I recognise that there are times for us where the dog is too demanding, and work is just too much.  I have previously quit jobs because I was too ill to work.  You can't take your dog to work with you in most occupations, after all, and to their credit the bosses at the jobs I quit were very understanding about it.  It may be different for some people, but when I'm left to my own devices, I seem to flounder a bit.  I recognise that feeling vaguely unhappy today is probably because I haven't worked all week, and that after tomorrow night when I will work a shift, I will probably feel a lot better.  It is a strange thing about people that we dread something and can hate it at times, but in fact it is probably what keeps us going.  I am obviously generalising a bit, as there are probably people who would enjoy the life of a multi - millionaire playboy who never had to work, but strangely I don't think it is me.

Thursday, 1 September 2011

The Shampoo Philosophy

Today I experienced a proper foul mood, which was because I had been waiting for about 2 weeks to have my hair coloured today, and an hour before the appointment the salon called to cancel.  I was surprised at how upset I was, for about 10 seconds I considered having a little cry.  Nothing upsets people more than the unexpected.  I had been looking forward to my hairdo, and when it was cancelled I was left with mousey roots and a sense of disappointment.  Yesterday, I had felt a little bit low, and I thought about my hairdo as a way to make me feel better.  What was I to do now I had nothing to cheer me up?  I will tell you what I did later, but first a word about hair.

You can tell a lot about human nature from hair.  I have no statistics on this, but fucking millions of people colour, curl, straighten, braid and generally fuck about with their hair.  Blokes get pissed off when they lose their hair, but I am concentrating on women and their hair for this blog.  I am currently trying to think of all the women I know, and I don't think I can think of a single one who doesn't dye their hair.  This tells me that we always want what we cannot have, a common human trait.  For about ten years, I had not dyed my hair.  Then, a few months ago I started dyeing it again.  Why?  Because I wanted something different.  This is another key thing to note about hair.  Hair gives you a way to transform yourself, to rejuvenate and reinvent yourself.  This should not be underestimated.

When I was a teenager, and I first met the black dog, (these times will subsequently be called The Underdog Years, as in those days the dog was the master and I was the slave, and also because sometimes it felt as if he was sitting on my head), I was in a state of continual change with my hair.  I despised the natural colour and dyed it repeatedly.  I had every hair colour you could imagine.  I'd dye it, then within a week or so get bored and dye it again.  I liked the feeling of reinvention.  I hoped that every time I put my head in the sink to wash out the dye, I would emerge a different person and could somehow outwit the dog.  It didn't work, but I did have some interesting looks.   (I also recieved a few interesting looks down the High Street).

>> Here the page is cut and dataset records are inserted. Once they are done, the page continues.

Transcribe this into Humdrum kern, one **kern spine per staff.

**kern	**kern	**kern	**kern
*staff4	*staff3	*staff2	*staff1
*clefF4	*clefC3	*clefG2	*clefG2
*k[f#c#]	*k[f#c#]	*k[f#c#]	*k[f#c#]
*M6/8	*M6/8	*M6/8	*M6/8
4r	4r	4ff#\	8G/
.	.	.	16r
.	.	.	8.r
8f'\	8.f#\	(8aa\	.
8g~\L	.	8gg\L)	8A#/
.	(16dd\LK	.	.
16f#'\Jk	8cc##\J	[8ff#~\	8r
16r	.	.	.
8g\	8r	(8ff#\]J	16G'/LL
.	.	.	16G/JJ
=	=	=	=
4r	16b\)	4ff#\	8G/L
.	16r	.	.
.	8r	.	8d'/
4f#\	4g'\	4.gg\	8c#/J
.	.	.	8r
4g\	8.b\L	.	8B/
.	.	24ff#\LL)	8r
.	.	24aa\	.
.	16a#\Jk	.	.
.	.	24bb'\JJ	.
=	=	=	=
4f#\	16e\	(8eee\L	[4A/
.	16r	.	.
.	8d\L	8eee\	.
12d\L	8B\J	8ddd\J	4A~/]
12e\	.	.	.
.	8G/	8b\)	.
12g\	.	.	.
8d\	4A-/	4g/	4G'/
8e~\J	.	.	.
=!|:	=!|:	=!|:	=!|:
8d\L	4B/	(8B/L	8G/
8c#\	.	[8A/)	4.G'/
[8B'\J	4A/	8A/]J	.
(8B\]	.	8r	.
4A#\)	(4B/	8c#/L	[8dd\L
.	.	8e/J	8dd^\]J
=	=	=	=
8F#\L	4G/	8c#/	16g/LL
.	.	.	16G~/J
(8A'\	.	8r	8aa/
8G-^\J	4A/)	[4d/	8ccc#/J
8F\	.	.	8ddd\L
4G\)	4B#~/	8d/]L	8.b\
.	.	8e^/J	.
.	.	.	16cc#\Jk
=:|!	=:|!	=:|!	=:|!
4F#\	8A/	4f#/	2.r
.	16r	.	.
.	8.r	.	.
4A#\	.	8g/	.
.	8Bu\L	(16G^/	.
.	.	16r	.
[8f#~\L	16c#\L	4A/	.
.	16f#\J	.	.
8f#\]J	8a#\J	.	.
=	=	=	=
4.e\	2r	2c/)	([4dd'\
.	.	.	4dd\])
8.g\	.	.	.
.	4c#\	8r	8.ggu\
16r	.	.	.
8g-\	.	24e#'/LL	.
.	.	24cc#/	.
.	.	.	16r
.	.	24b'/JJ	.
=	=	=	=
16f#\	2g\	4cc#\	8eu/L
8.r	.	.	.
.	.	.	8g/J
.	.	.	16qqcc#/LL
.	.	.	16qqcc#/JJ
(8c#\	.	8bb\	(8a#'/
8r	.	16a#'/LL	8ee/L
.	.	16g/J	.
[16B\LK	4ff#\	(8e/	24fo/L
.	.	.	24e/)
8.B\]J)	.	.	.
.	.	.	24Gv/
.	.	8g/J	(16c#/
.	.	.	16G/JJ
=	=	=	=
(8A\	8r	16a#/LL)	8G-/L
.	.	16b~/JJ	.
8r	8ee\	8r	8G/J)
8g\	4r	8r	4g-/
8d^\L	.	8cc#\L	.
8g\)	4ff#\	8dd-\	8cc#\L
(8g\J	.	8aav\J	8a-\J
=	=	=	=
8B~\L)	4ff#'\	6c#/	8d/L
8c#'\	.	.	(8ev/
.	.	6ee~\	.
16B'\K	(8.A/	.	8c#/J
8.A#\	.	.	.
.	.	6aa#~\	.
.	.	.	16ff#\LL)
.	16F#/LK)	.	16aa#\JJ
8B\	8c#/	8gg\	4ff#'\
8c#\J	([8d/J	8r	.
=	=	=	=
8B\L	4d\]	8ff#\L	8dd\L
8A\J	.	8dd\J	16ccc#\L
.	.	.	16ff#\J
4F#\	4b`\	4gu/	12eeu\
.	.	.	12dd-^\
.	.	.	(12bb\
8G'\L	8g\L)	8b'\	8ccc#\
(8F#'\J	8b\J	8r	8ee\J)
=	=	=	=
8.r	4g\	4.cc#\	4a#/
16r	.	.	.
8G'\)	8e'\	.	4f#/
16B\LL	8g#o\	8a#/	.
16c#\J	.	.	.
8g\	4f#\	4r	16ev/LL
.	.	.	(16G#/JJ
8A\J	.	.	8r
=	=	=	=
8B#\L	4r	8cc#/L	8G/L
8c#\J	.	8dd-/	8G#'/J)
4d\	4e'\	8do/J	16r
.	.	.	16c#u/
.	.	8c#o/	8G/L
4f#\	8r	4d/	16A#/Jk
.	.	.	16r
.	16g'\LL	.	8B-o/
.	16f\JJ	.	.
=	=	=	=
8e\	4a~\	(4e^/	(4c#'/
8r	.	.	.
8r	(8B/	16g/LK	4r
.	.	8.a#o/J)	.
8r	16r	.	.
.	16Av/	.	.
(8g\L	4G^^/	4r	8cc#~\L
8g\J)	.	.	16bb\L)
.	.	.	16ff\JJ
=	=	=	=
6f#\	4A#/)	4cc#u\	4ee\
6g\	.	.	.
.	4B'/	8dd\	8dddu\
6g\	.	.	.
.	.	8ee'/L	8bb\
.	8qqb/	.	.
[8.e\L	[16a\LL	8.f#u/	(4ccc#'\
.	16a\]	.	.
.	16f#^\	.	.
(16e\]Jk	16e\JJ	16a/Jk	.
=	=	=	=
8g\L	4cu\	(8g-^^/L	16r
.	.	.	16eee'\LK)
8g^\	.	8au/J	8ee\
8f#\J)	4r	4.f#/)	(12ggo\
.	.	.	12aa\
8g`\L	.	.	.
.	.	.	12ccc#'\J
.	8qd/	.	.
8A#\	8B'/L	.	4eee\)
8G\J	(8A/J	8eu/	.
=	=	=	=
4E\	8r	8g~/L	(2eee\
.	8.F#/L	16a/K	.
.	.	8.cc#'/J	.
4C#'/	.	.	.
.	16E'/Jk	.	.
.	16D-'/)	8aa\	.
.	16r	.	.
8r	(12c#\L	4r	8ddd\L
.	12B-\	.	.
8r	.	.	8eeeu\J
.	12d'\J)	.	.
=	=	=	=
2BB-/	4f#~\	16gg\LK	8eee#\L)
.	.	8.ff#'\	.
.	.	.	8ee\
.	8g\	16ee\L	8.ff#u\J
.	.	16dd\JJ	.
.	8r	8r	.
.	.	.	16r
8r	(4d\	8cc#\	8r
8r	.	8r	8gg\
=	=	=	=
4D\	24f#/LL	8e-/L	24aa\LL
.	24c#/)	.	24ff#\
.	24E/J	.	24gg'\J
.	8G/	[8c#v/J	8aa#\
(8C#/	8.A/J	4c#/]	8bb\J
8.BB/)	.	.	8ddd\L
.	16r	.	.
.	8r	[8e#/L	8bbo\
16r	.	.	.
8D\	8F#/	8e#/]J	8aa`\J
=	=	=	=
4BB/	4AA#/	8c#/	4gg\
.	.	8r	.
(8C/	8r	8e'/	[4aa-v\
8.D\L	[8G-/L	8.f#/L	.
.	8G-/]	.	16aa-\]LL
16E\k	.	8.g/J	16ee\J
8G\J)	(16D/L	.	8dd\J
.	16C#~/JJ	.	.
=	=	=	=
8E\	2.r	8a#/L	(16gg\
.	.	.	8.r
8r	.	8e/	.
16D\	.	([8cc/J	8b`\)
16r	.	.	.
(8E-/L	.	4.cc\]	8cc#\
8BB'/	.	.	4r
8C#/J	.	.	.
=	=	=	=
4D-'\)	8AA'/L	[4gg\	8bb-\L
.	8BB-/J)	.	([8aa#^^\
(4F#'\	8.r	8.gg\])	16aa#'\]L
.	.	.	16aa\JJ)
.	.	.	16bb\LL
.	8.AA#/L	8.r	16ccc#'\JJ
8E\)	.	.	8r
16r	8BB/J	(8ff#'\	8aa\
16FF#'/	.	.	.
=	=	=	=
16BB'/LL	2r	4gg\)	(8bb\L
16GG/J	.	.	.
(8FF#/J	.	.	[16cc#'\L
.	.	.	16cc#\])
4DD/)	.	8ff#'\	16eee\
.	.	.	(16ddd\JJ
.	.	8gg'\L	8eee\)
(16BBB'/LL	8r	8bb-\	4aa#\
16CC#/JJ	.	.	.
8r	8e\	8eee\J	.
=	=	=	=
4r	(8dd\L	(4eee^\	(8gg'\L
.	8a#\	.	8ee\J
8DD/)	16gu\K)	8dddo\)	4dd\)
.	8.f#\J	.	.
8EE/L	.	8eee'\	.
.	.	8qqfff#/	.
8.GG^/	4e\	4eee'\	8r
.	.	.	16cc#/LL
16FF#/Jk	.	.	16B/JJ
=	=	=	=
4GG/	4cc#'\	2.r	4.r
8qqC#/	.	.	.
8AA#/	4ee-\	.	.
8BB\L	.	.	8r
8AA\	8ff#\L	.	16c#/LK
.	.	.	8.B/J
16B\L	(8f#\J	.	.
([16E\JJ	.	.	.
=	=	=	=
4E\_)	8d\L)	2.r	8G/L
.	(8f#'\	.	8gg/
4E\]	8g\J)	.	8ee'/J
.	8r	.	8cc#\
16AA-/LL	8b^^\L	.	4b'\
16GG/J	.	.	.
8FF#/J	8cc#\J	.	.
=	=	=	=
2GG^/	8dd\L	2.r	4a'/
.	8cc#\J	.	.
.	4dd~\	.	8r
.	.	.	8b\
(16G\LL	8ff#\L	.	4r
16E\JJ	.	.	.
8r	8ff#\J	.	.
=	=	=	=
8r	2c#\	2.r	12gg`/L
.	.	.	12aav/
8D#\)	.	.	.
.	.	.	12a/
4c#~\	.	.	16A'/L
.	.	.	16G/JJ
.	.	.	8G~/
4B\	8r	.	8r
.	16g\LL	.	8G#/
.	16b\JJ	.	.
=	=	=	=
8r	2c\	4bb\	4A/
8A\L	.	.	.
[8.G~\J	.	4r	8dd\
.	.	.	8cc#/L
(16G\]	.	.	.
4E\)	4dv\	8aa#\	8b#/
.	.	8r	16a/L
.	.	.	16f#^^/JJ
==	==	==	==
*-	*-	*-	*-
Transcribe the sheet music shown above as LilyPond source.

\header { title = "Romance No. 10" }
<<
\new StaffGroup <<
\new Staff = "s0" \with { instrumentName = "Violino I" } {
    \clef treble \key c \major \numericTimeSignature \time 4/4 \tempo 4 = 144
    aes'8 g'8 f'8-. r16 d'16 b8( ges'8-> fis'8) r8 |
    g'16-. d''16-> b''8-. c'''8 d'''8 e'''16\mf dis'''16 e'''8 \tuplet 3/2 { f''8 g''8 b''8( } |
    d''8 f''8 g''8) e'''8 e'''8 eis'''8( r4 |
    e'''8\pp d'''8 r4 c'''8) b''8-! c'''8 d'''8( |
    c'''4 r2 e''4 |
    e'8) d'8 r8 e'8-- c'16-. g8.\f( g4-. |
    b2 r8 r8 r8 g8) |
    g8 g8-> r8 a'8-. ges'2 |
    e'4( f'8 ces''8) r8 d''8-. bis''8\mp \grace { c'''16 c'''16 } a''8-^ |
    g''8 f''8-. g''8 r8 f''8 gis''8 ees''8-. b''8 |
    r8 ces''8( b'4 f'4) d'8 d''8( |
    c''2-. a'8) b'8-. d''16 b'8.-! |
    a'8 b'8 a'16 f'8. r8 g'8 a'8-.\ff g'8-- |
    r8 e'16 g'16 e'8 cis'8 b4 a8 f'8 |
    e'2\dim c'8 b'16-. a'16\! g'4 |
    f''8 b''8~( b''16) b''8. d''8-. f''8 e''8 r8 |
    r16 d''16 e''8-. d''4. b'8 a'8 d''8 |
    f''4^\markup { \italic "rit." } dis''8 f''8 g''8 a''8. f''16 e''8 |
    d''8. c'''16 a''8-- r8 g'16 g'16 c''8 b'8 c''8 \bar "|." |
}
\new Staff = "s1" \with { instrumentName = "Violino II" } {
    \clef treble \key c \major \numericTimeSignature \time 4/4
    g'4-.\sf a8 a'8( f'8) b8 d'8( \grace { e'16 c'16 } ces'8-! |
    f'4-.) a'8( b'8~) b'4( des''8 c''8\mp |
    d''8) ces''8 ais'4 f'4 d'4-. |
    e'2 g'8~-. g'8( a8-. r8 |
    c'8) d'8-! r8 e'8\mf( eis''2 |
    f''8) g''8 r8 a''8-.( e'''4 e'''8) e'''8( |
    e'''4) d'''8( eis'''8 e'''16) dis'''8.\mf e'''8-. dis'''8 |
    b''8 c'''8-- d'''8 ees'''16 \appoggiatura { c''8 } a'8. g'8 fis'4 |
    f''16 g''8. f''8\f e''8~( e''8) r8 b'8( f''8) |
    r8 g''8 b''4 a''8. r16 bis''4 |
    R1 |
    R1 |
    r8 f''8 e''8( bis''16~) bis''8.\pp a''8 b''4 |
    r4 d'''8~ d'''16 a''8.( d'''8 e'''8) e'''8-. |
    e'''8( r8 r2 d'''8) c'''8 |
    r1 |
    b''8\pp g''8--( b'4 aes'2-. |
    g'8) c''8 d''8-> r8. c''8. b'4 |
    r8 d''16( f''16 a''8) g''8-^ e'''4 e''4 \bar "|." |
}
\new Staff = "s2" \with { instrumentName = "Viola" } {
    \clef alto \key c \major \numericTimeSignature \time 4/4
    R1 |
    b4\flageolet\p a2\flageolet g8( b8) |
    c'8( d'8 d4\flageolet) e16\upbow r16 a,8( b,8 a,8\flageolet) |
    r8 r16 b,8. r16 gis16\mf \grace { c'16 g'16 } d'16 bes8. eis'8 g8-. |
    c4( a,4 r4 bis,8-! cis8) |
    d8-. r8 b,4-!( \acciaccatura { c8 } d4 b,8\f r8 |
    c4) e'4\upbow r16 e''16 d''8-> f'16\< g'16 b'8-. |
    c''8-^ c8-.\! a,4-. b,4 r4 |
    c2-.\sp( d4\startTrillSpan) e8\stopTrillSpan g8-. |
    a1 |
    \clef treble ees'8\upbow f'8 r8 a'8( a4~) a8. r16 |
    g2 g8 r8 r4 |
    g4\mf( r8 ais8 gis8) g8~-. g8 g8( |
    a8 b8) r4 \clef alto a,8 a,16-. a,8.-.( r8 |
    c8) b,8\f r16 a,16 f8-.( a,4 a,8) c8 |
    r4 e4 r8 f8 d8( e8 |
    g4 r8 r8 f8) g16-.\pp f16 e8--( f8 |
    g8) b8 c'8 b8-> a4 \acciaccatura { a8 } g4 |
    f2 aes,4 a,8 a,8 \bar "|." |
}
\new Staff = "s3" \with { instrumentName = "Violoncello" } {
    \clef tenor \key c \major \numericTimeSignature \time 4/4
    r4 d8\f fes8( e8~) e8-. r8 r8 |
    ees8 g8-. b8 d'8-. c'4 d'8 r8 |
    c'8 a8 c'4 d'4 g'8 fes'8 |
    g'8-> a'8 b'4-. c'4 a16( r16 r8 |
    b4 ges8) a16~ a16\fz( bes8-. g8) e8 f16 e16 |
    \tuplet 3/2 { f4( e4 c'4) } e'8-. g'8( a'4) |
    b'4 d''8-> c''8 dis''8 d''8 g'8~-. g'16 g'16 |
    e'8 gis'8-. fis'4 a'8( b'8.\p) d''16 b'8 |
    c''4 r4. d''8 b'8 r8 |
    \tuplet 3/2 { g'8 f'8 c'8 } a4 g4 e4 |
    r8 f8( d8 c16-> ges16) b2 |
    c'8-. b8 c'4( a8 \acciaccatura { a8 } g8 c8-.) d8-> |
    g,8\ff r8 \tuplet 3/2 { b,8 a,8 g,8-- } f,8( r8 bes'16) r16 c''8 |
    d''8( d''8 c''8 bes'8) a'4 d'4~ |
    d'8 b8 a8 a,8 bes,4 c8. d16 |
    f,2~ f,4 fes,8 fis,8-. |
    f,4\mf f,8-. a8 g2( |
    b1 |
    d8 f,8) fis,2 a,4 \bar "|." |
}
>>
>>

Doing something to your hair can make a lot of difference.  I remember one time, when I was feeling especially low over Bastard Xmas, largely because I had a Bastard Ex, as soon as January came I got my arse into the salon, and had bright blonde and pink streaks put into my hair.  Then I felt I could hold my head high when facing bastard ex.  Now I look back at that time not as a time when I was fucking miserable, but a time when I had amazing hair.  A few months later, I also got the best haircut of my life, in Australia, and swanned back to the UK looking hot, with my tan and new hair.  Bastard Ex was all over me, wanting me back, but I told him to fuck right off.

The moral of this story is, when you feel like shit, get a hairdo.  It can't hurt.  Or as it says on the Aussie Shampoo bottles, 'There's more to life than hair, but it's a good place to start'.  Even if your new do looks shit, you'll have shaken things up a bit and there's always someone who prefers it.  Even if that person is your mum.

In addition, when my hairdo was cancelled, I went out, bought my own dye and did it myself at home.  It came out perfectly, and I saved fuckloads of money, which is a good way to deal with a disappointment!